Chapter 94: RL in Recommender Systems

Learning objectives

Build a toy recommender: 100 items, a user model with changing preferences (e.g. latent state that drifts or has context-dependent taste).
Define state (e.g. user history, current context), action (which item to show), and reward (e.g. click, watch time, or engagement score).
Train an agent with a policy gradient method (e.g. REINFORCE or PPO) to maximize long-term engagement (e.g. cumulative clicks or cumulative reward over a session).
Compare with a baseline (e.g. random or greedy to current preference) and report engagement over episodes.
Relate the formulation to the recommendation anchor (state = user context, action = item, return = long-term satisfaction).

Concept and real-world RL

RL in recommender systems treats recommendation as a sequential decision problem: at each step we observe state (user history, context) and choose an action (which item to show); we get a reward (click, watch time, purchase) and the user state may change. The goal is to maximize long-term engagement (discounted sum of rewards), not just immediate reward. A toy setting might have 100 items, a user with a latent preference that can drift or depend on context, and a simple reward (e.g. 1 if click, 0 otherwise). In recommendation, this connects to bandits and MDPs; policy gradient methods can optimize for delayed effects (e.g. diversity, exploration).

Where you see this in practice: RL for recommendation (YouTube, etc.); bandits and MDPs for sequential recommendation; long-term engagement optimization.

Illustration (recommender engagement): An RL agent maximizes long-term clicks; cumulative reward per episode (e.g. 20 steps) improves as the policy learns user preferences. The chart below shows reward per episode.

Exercise: Build a toy recommender with 100 items and a user model that has changing preferences. Train an agent to maximize long-term user engagement (e.g., cumulative clicks). Use a policy gradient method.

Professor’s hints

User model: e.g. latent vector u_t that drifts: u_{t+1} = 0.9u_t + 0.1noise, or u depends on last K items (context). Probability of click for item i: P(click | u, i) = σ(u^T v_i) where v_i is item embedding. So “changing preferences” = u changes over time.
State: Last L recommended items and outcomes (clicks), or summary; or the agent does not see u (partial obs) and only sees history. Action = which of 100 items to show. Reward = 1 if click, 0 else (or watch time).
Policy: Output distribution over 100 items (or over a subset for efficiency). Use REINFORCE or PPO; episode = one user session (e.g. T = 20 steps). Return = sum of rewards in the session.
Baseline: Random recommendation, or greedy (recommend item with highest estimated P(click) under current user model if you have access). Compare cumulative reward per episode.

Common pitfalls

Partial observability: The agent may not see the user’s true preference u; state is then history only. The policy must learn to infer or explore.
Cold start: With 100 items and little data, many items get few clicks; use exploration (e.g. entropy bonus, or prior over items).
Reward design: Click is a simple reward; in practice, long-term satisfaction may require diversity or novelty. You can add a small bonus for recommending less-seen items.

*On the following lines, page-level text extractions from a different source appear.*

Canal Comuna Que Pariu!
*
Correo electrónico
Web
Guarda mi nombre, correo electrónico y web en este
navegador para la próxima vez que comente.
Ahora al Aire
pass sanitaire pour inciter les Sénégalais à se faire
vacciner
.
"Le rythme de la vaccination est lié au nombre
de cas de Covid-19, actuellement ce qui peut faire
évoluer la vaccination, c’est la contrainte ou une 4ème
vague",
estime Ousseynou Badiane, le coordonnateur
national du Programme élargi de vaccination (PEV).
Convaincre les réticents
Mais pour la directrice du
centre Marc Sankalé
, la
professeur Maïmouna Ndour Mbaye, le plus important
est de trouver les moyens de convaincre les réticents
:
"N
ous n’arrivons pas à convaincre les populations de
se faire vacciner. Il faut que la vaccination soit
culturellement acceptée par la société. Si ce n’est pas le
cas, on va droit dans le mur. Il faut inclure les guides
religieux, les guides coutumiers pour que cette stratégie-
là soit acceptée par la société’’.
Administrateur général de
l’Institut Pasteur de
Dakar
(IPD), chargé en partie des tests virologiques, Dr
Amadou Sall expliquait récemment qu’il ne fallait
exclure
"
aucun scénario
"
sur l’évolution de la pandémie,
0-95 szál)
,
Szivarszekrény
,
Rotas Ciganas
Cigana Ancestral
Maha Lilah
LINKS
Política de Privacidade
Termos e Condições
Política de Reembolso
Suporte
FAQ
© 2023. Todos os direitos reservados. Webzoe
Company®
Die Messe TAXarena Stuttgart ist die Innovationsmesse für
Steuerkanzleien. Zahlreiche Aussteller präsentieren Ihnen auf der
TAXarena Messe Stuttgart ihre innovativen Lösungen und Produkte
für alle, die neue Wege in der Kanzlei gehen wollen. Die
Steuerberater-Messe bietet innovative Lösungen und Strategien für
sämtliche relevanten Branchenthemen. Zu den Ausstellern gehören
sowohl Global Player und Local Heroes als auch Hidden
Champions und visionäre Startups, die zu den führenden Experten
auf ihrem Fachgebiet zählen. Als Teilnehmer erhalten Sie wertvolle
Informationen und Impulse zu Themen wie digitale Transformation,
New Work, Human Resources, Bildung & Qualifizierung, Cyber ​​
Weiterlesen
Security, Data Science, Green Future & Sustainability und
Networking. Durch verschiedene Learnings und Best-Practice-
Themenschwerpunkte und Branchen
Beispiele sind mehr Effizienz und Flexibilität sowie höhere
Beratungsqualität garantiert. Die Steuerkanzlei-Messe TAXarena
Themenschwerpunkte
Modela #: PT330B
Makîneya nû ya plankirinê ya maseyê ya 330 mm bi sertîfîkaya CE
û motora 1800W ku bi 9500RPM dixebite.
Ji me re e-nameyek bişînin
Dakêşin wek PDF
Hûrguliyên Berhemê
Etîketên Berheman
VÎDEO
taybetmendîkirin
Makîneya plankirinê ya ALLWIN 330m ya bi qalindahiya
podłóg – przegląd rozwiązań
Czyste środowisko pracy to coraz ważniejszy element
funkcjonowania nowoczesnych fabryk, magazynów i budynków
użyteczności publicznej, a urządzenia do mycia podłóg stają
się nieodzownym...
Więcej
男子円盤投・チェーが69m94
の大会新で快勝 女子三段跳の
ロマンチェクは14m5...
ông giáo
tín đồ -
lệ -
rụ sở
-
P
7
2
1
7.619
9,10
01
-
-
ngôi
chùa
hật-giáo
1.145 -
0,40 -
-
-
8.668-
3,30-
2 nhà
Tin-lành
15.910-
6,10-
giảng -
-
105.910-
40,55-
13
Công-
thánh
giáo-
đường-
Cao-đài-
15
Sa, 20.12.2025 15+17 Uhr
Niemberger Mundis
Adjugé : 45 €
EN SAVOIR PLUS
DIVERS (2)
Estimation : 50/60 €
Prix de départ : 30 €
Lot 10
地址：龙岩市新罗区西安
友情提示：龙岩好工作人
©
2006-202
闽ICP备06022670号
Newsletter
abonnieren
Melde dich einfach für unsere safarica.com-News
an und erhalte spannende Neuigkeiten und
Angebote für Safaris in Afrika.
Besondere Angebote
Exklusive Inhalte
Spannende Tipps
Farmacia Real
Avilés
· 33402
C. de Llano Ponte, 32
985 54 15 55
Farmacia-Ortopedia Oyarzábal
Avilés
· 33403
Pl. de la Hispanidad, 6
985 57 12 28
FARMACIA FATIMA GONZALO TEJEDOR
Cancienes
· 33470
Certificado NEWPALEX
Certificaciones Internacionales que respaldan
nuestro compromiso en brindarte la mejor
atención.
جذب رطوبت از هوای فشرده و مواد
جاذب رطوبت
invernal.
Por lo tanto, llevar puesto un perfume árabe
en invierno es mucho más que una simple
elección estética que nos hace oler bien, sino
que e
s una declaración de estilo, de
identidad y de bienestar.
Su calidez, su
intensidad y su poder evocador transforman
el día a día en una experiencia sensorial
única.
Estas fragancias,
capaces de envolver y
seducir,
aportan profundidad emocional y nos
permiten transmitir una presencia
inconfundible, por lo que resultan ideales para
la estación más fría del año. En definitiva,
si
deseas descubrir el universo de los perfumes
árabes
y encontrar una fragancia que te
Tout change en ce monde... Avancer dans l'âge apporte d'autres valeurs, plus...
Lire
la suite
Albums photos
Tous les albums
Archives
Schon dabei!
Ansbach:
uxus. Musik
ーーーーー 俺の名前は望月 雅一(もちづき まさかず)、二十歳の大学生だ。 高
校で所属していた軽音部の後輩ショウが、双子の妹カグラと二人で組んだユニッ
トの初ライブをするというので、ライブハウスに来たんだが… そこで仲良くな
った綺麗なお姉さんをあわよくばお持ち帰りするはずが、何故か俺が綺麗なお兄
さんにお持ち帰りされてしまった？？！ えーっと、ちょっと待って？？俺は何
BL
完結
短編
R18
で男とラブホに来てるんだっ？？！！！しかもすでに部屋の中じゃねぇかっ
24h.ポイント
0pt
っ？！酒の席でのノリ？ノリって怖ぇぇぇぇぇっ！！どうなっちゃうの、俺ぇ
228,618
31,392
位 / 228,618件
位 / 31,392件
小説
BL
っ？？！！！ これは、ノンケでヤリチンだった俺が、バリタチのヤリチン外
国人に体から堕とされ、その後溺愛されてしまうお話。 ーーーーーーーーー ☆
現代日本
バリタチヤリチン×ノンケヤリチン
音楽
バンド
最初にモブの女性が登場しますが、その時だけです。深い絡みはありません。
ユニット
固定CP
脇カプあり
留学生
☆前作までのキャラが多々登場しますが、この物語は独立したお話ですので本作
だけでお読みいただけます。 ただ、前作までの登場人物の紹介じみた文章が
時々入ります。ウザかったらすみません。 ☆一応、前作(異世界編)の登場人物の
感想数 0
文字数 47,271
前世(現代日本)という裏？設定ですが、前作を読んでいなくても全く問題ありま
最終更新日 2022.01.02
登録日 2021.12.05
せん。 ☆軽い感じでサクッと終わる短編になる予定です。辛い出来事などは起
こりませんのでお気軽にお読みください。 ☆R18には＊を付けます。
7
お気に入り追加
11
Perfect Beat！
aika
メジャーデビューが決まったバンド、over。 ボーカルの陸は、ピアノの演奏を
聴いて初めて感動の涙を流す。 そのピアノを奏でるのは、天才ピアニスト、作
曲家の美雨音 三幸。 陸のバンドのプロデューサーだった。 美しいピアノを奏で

Worked solution (warm-up: recommender as RL)

Key idea: Recommendation can be framed as RL: state = user context (history, profile), action = which item(s) to show, reward = click, watch time, or purchase. We want to maximize long-term engagement (return). Bandits are the single-step case; full RL handles delayed feedback (e.g. user returns later). We need a simulator or logged data (offline/batch RL) and a reward proxy (e.g. click) that correlates with true satisfaction.

Extra practice

Warm-up: Why might we want to maximize long-term engagement instead of only the next click?
Coding: Implement the toy recommender: 100 items, user u_t with drift, P(click)=σ(u^T v_i). State = last 5 (item, click) pairs. Policy = MLP that outputs logits over 100 items. Train with REINFORCE for 1000 episodes (each episode = 20 steps). Plot cumulative reward per episode. Compare with random and greedy (argmax P(click) if u were known).
Challenge: Add diversity reward: small bonus for recommending items that are different from recently recommended (e.g. negative similarity to last K items). Does the policy learn to diversify and does long-term reward improve?
Variant: Add a user fatigue model: P(click) decreases by 10% for each consecutive recommendation from the same category. Does the RL policy adapt to avoid fatigue (explore across categories) compared to the greedy baseline?
Debug: The recommender RL agent learns to show the same popular item repeatedly because it has the highest P(click) and the episode is short. The reward is purely click-based with no penalty for repetition. Implement an explicit repetition penalty and describe why short-horizon greedy recommendation is harmful for long-term user satisfaction.
Conceptual: Maximizing engagement metrics (clicks, watch time) can lead to “filter bubbles” and user polarization. Explain why RL-based recommendation systems are particularly susceptible to this failure mode compared to supervised collaborative filtering, and describe one constraint or objective modification that partially addresses it.